Starting at the line that holds "Anfrageformular Teile für", reproduce each line exactly up to and including the last line of the records below. Pictures stay out.

== PROVIDED DATA ==
Content starts

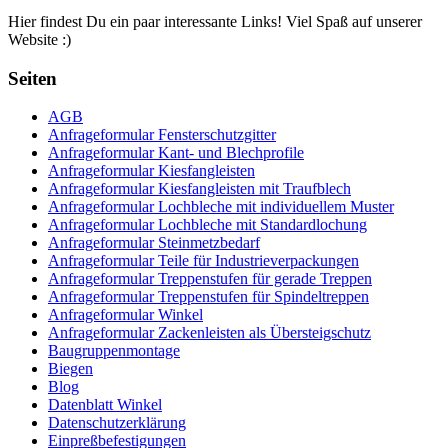
Hier findest Du ein paar interessante Links! Viel Spaß auf unserer
Website :)
Seiten
AGB
Anfrageformular Fensterschutzgitter
Anfrageformular Kant- und Blechprofile
Anfrageformular Kiesfangleisten
Anfrageformular Kiesfangleisten mit Traufblech
Anfrageformular Lochbleche mit individuellem Muster
Anfrageformular Lochbleche mit Standardlochung
Anfrageformular Steinmetzbedarf
Anfrageformular Teile für Industrieverpackungen
Anfrageformular Treppenstufen für gerade Treppen
Anfrageformular Treppenstufen für Spindeltreppen
Anfrageformular Winkel
Anfrageformular Zackenleisten als Übersteigschutz
Baugruppenmontage
Biegen
Blog
Datenblatt Winkel
Datenschutzerklärung
Einpreßbefestigungen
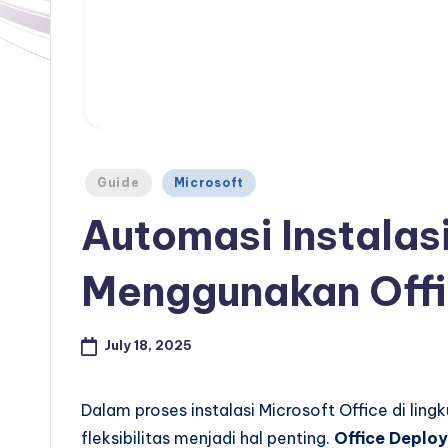
Posted
Guide
Microsoft
in
Automasi Instalasi
Menggunakan Offi
July 18, 2025
Dalam proses instalasi Microsoft Office di lingk
fleksibilitas menjadi hal penting.
Office Deplo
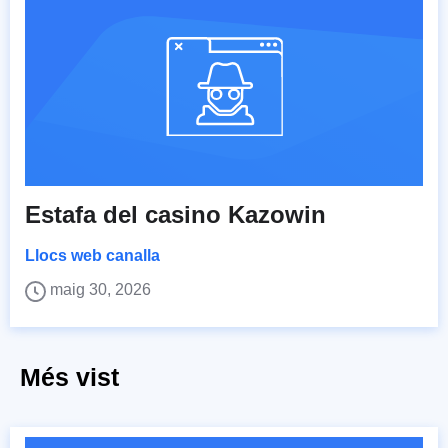
Estafa del casino Kazowin
Llocs web canalla
maig 30, 2026
Més vist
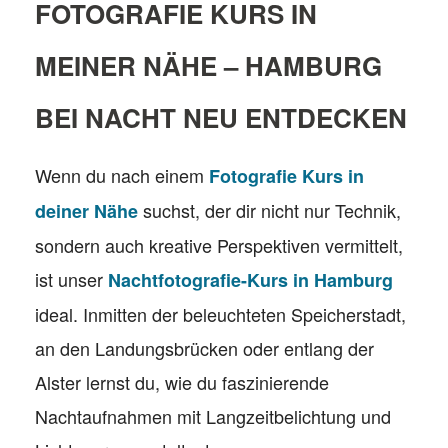
FOTOGRAFIE KURS IN
MEINER NÄHE – HAMBURG
BEI NACHT NEU ENTDECKEN
Wenn du nach einem
Fotografie Kurs in
suchst, der dir nicht nur Technik,
deiner Nähe
sondern auch kreative Perspektiven vermittelt,
ist unser
Nachtfotografie-Kurs in Hamburg
ideal. Inmitten der beleuchteten Speicherstadt,
an den Landungsbrücken oder entlang der
Alster lernst du, wie du faszinierende
Nachtaufnahmen mit Langzeitbelichtung und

Content ends

== ANSWER TO THE PROBLEM ==
Anfrageformular Teile für Industrieverpackungen
Anfrageformular Treppenstufen für gerade Treppen
Anfrageformular Treppenstufen für Spindeltreppen
Anfrageformular Winkel
Anfrageformular Zackenleisten als Übersteigschutz
Baugruppenmontage
Biegen
Blog
Datenblatt Winkel
Datenschutzerklärung
Einpreßbefestigungen
Posted
Guide
Microsoft
in
Automasi Instalasi
Menggunakan Offi
July 18, 2025
Dalam proses instalasi Microsoft Office di lingk
fleksibilitas menjadi hal penting.
Office Deplo
Estafa del casino Kazowin
Llocs web canalla
maig 30, 2026
Més vist
FOTOGRAFIE KURS IN
MEINER NÄHE – HAMBURG
BEI NACHT NEU ENTDECKEN
Wenn du nach einem
Fotografie Kurs in
suchst, der dir nicht nur Technik,
deiner Nähe
sondern auch kreative Perspektiven vermittelt,
ist unser
Nachtfotografie-Kurs in Hamburg
ideal. Inmitten der beleuchteten Speicherstadt,
an den Landungsbrücken oder entlang der
Alster lernst du, wie du faszinierende
Nachtaufnahmen mit Langzeitbelichtung und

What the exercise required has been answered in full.